_PROVIDED RECORDS_
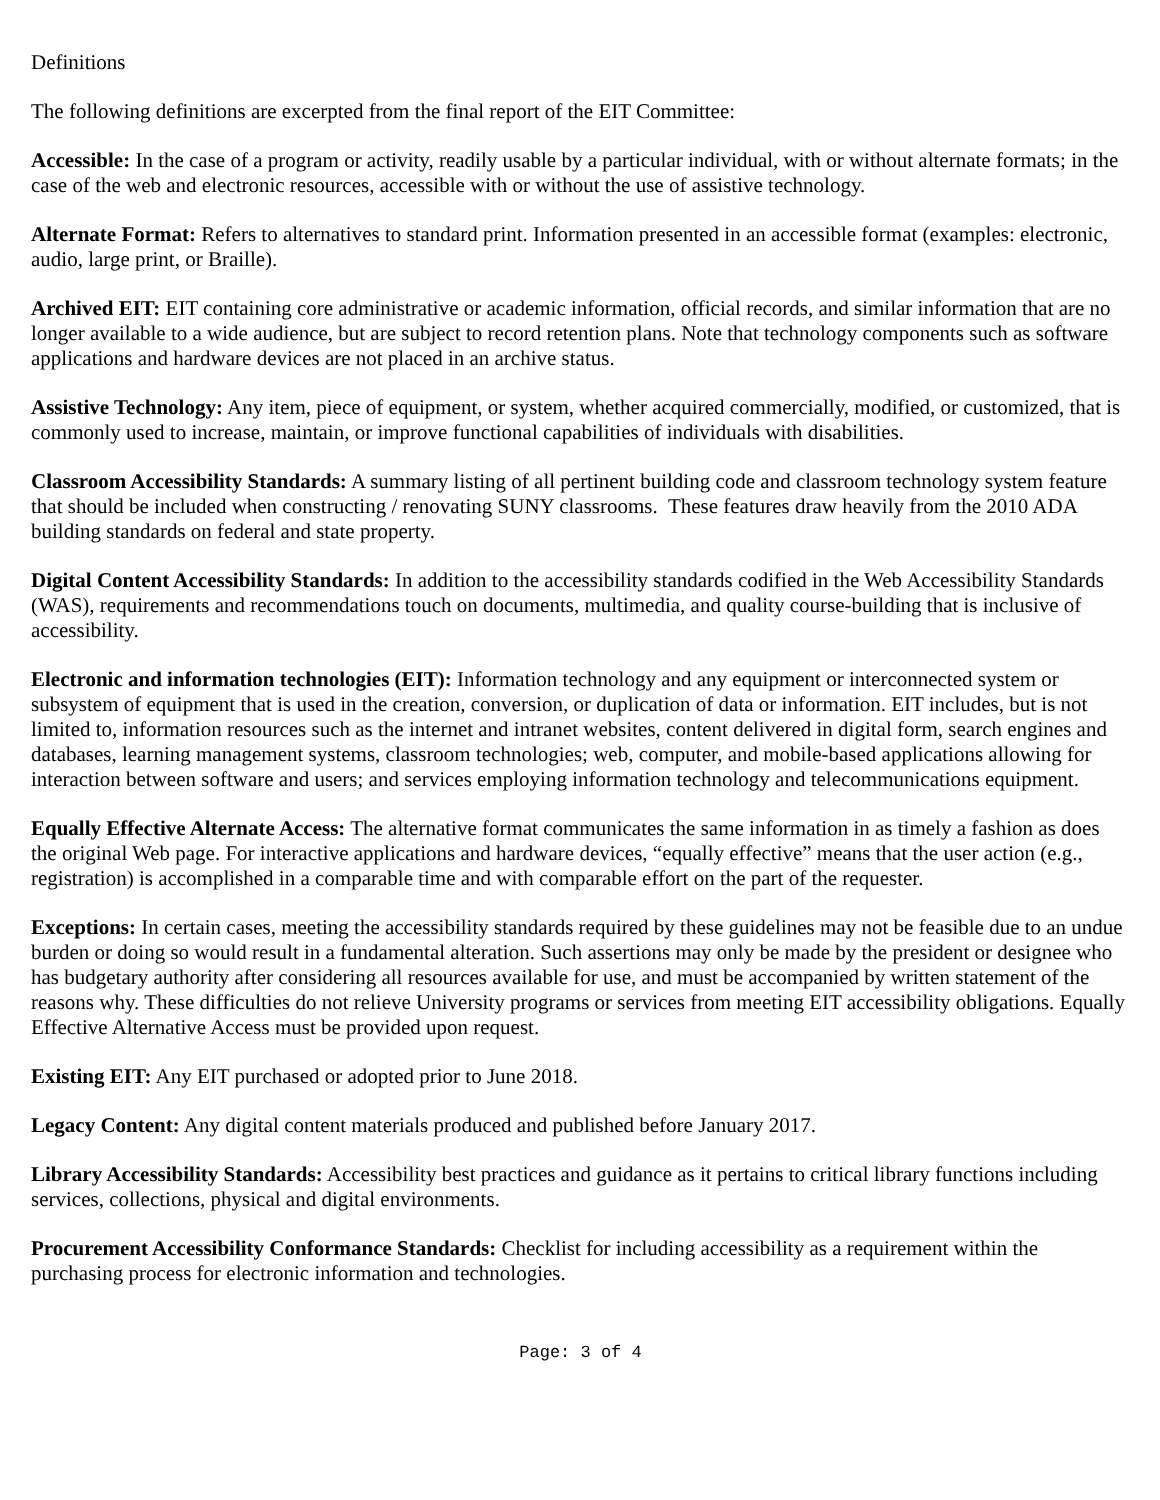Definitions
The following definitions are excerpted from the final report of the EIT Committee:
Accessible: In the case of a program or activity, readily usable by a particular individual, with or without alternate formats; in the case of the web and electronic resources, accessible with or without the use of assistive technology.
Alternate Format: Refers to alternatives to standard print. Information presented in an accessible format (examples: electronic, audio, large print, or Braille).
Archived EIT: EIT containing core administrative or academic information, official records, and similar information that are no longer available to a wide audience, but are subject to record retention plans. Note that technology components such as software applications and hardware devices are not placed in an archive status.
Assistive Technology: Any item, piece of equipment, or system, whether acquired commercially, modified, or customized, that is commonly used to increase, maintain, or improve functional capabilities of individuals with disabilities.
Classroom Accessibility Standards: A summary listing of all pertinent building code and classroom technology system feature that should be included when constructing / renovating SUNY classrooms. These features draw heavily from the 2010 ADA building standards on federal and state property.
Digital Content Accessibility Standards: In addition to the accessibility standards codified in the Web Accessibility Standards (WAS), requirements and recommendations touch on documents, multimedia, and quality course-building that is inclusive of accessibility.
Electronic and information technologies (EIT): Information technology and any equipment or interconnected system or subsystem of equipment that is used in the creation, conversion, or duplication of data or information. EIT includes, but is not limited to, information resources such as the internet and intranet websites, content delivered in digital form, search engines and databases, learning management systems, classroom technologies; web, computer, and mobile-based applications allowing for interaction between software and users; and services employing information technology and telecommunications equipment.
Equally Effective Alternate Access: The alternative format communicates the same information in as timely a fashion as does the original Web page. For interactive applications and hardware devices, “equally effective” means that the user action (e.g., registration) is accomplished in a comparable time and with comparable effort on the part of the requester.
Exceptions: In certain cases, meeting the accessibility standards required by these guidelines may not be feasible due to an undue burden or doing so would result in a fundamental alteration. Such assertions may only be made by the president or designee who has budgetary authority after considering all resources available for use, and must be accompanied by written statement of the reasons why. These difficulties do not relieve University programs or services from meeting EIT accessibility obligations. Equally Effective Alternative Access must be provided upon request.
Existing EIT: Any EIT purchased or adopted prior to June 2018.
Legacy Content: Any digital content materials produced and published before January 2017.
Library Accessibility Standards: Accessibility best practices and guidance as it pertains to critical library functions including services, collections, physical and digital environments.
Procurement Accessibility Conformance Standards: Checklist for including accessibility as a requirement within the purchasing process for electronic information and technologies.
Page: 3 of 4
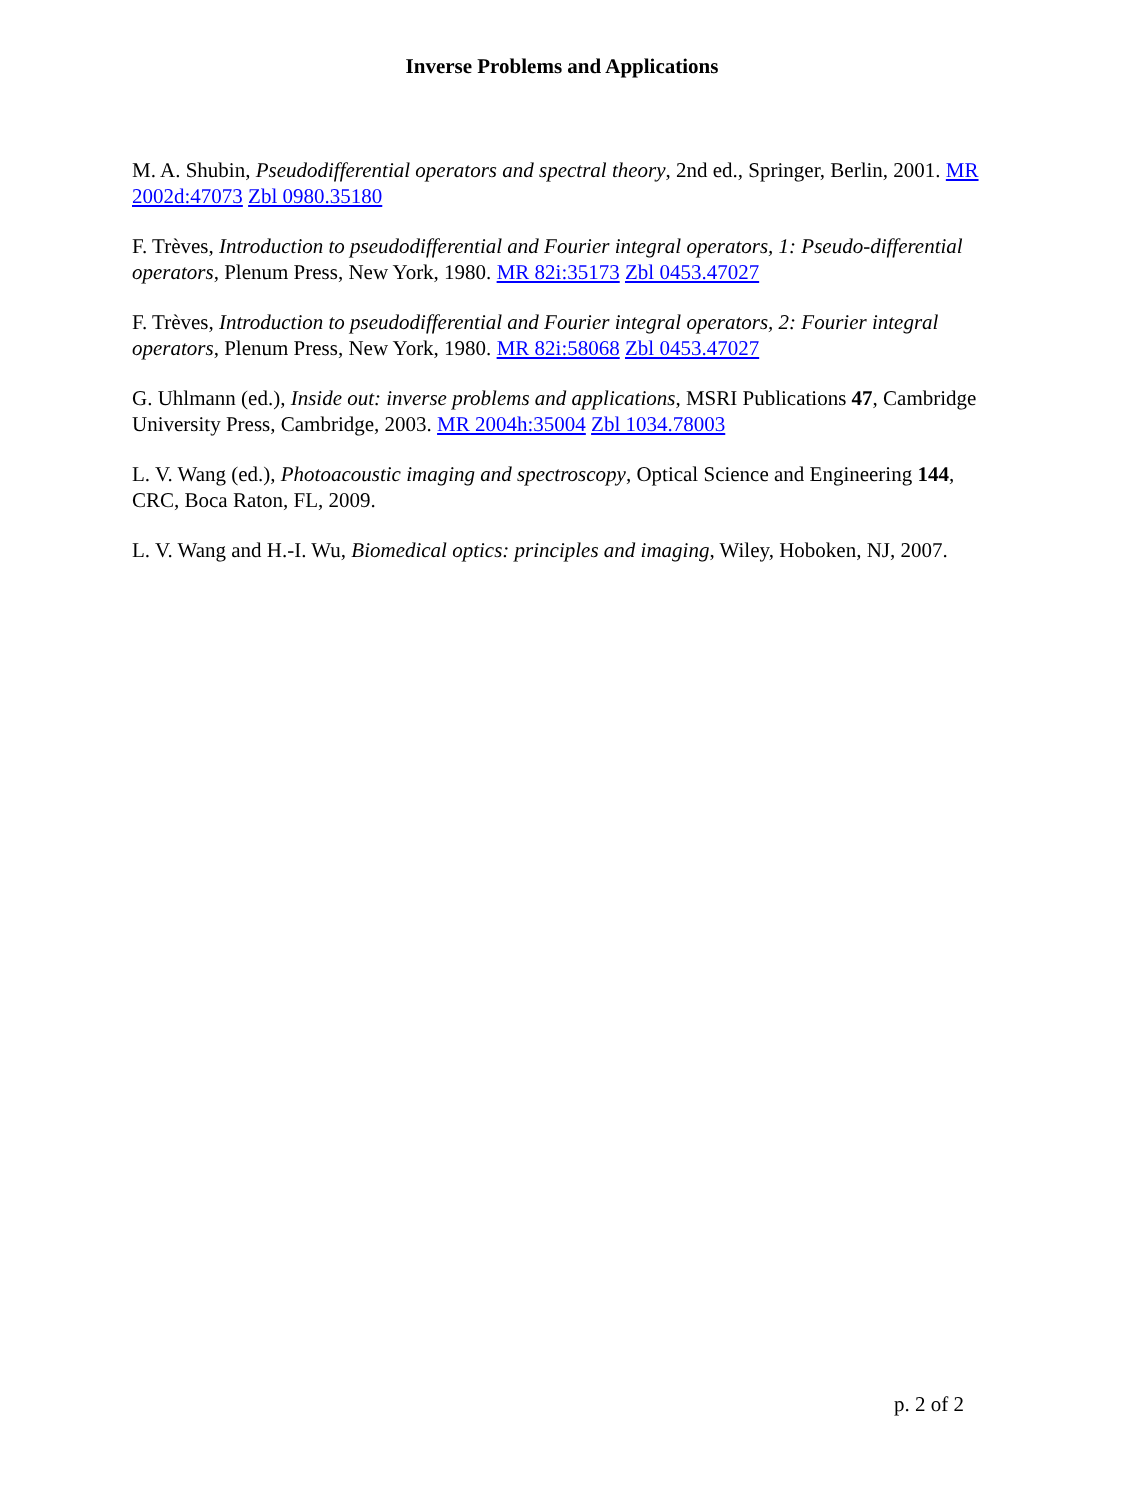Inverse Problems and Applications
M. A. Shubin, Pseudodifferential operators and spectral theory, 2nd ed., Springer, Berlin, 2001. MR 2002d:47073 Zbl 0980.35180
F. Trèves, Introduction to pseudodifferential and Fourier integral operators, 1: Pseudo-differential operators, Plenum Press, New York, 1980. MR 82i:35173 Zbl 0453.47027
F. Trèves, Introduction to pseudodifferential and Fourier integral operators, 2: Fourier integral operators, Plenum Press, New York, 1980. MR 82i:58068 Zbl 0453.47027
G. Uhlmann (ed.), Inside out: inverse problems and applications, MSRI Publications 47, Cambridge University Press, Cambridge, 2003. MR 2004h:35004 Zbl 1034.78003
L. V. Wang (ed.), Photoacoustic imaging and spectroscopy, Optical Science and Engineering 144, CRC, Boca Raton, FL, 2009.
L. V. Wang and H.-I. Wu, Biomedical optics: principles and imaging, Wiley, Hoboken, NJ, 2007.
p. 2 of 2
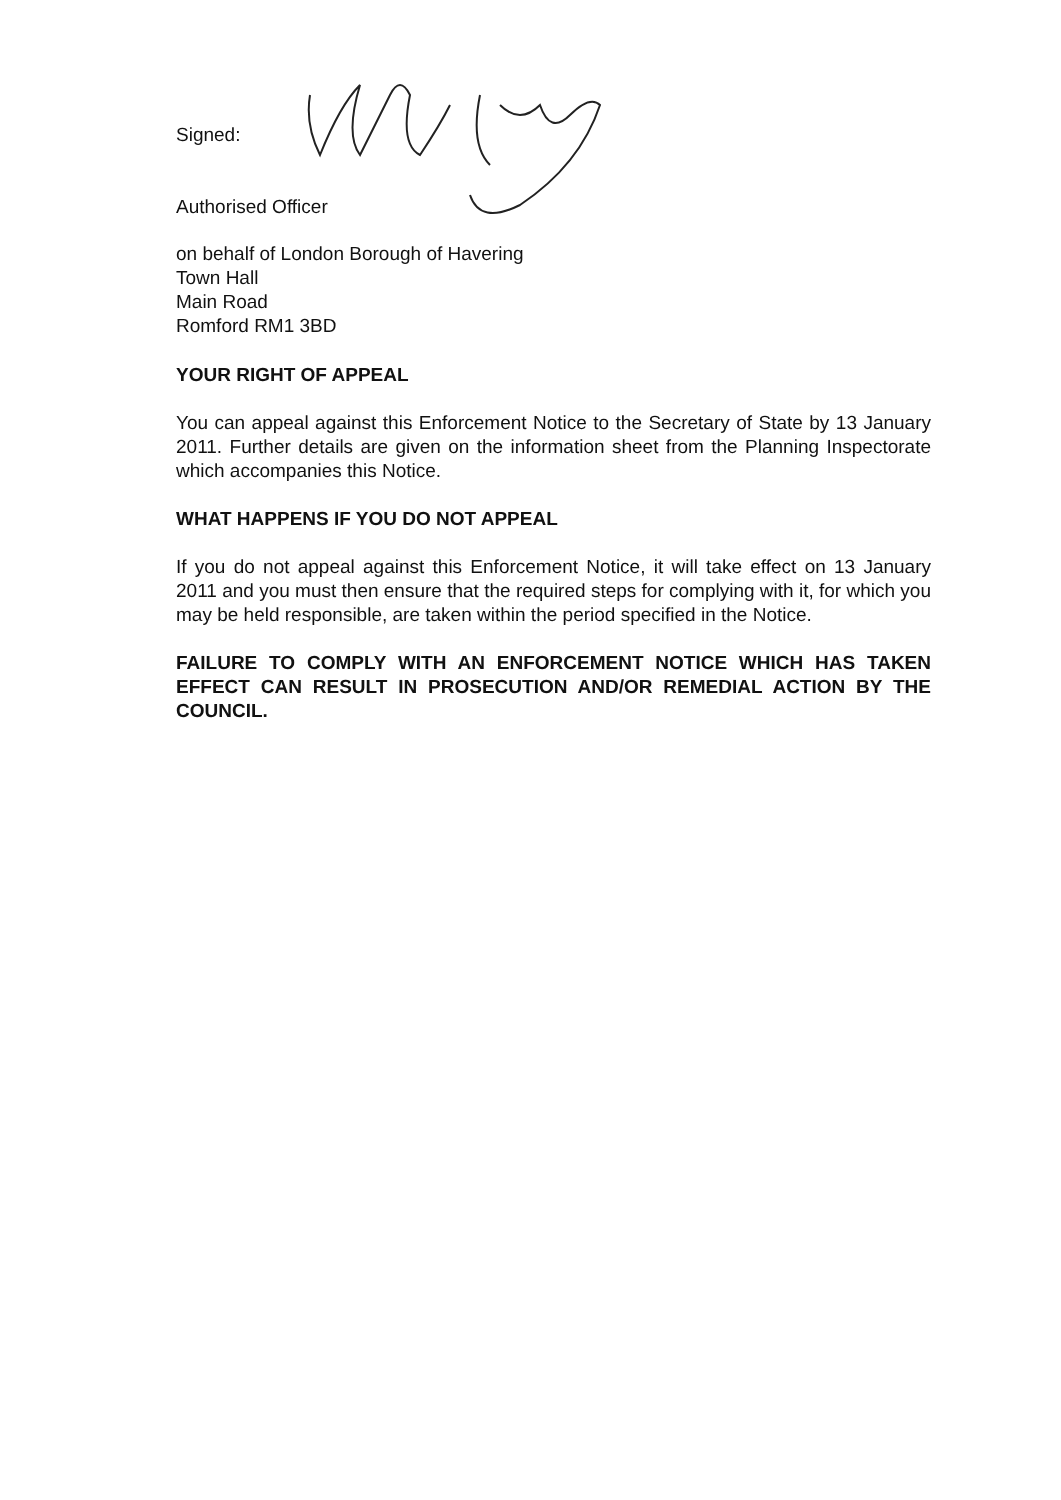Signed:
Authorised Officer
on behalf of London Borough of Havering
Town Hall
Main Road
Romford RM1 3BD
YOUR RIGHT OF APPEAL
You can appeal against this Enforcement Notice to the Secretary of State by 13 January 2011. Further details are given on the information sheet from the Planning Inspectorate which accompanies this Notice.
WHAT HAPPENS IF YOU DO NOT APPEAL
If you do not appeal against this Enforcement Notice, it will take effect on 13 January 2011 and you must then ensure that the required steps for complying with it, for which you may be held responsible, are taken within the period specified in the Notice.
FAILURE TO COMPLY WITH AN ENFORCEMENT NOTICE WHICH HAS TAKEN EFFECT CAN RESULT IN PROSECUTION AND/OR REMEDIAL ACTION BY THE COUNCIL.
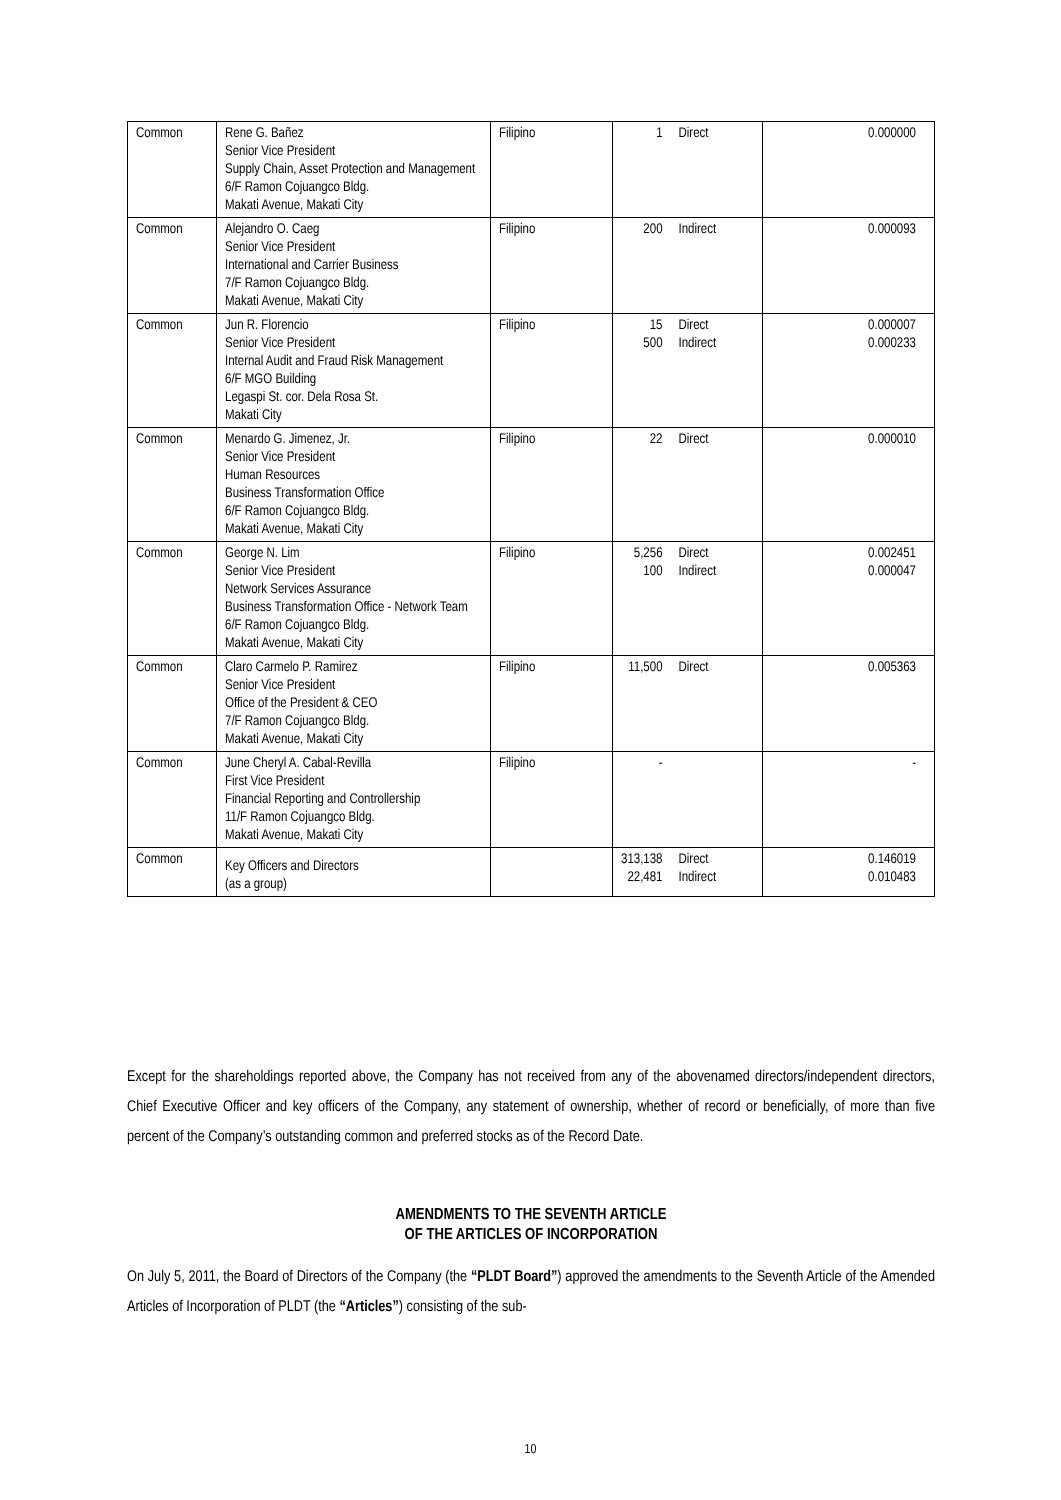| Common | Rene G. Bañez Senior Vice President Supply Chain, Asset Protection and Management 6/F Ramon Cojuangco Bldg. Makati Avenue, Makati City | Filipino | 1 | Direct | 0.000000 |
| Common | Alejandro O. Caeg Senior Vice President International and Carrier Business 7/F Ramon Cojuangco Bldg. Makati Avenue, Makati City | Filipino | 200 | Indirect | 0.000093 |
| Common | Jun R. Florencio Senior Vice President Internal Audit and Fraud Risk Management 6/F MGO Building Legaspi St. cor. Dela Rosa St. Makati City | Filipino | 15 500 | Direct Indirect | 0.000007 0.000233 |
| Common | Menardo G. Jimenez, Jr. Senior Vice President Human Resources Business Transformation Office 6/F Ramon Cojuangco Bldg. Makati Avenue, Makati City | Filipino | 22 | Direct | 0.000010 |
| Common | George N. Lim Senior Vice President Network Services Assurance Business Transformation Office - Network Team 6/F Ramon Cojuangco Bldg. Makati Avenue, Makati City | Filipino | 5,256 100 | Direct Indirect | 0.002451 0.000047 |
| Common | Claro Carmelo P. Ramirez Senior Vice President Office of the President & CEO 7/F Ramon Cojuangco Bldg. Makati Avenue, Makati City | Filipino | 11,500 | Direct | 0.005363 |
| Common | June Cheryl A. Cabal-Revilla First Vice President Financial Reporting and Controllership 11/F Ramon Cojuangco Bldg. Makati Avenue, Makati City | Filipino | - | | - |
| Common | Key Officers and Directors (as a group) | | 313,138 22,481 | Direct Indirect | 0.146019 0.010483 |
Except for the shareholdings reported above, the Company has not received from any of the abovenamed directors/independent directors, Chief Executive Officer and key officers of the Company, any statement of ownership, whether of record or beneficially, of more than five percent of the Company’s outstanding common and preferred stocks as of the Record Date.
AMENDMENTS TO THE SEVENTH ARTICLE
OF THE ARTICLES OF INCORPORATION
On July 5, 2011, the Board of Directors of the Company (the “PLDT Board”) approved the amendments to the Seventh Article of the Amended Articles of Incorporation of PLDT (the “Articles”) consisting of the sub-
10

_ASSIGNED TASK_
Among the records above, repeat exactly the line with "YOUR RIGHT OF APPEAL", the line with "WHAT HAPPENS IF YOU DO NOT APPEAL", and every line in between, and only those.

_RESULT_
YOUR RIGHT OF APPEAL
You can appeal against this Enforcement Notice to the Secretary of State by 13 January 2011. Further details are given on the information sheet from the Planning Inspectorate which accompanies this Notice.
WHAT HAPPENS IF YOU DO NOT APPEAL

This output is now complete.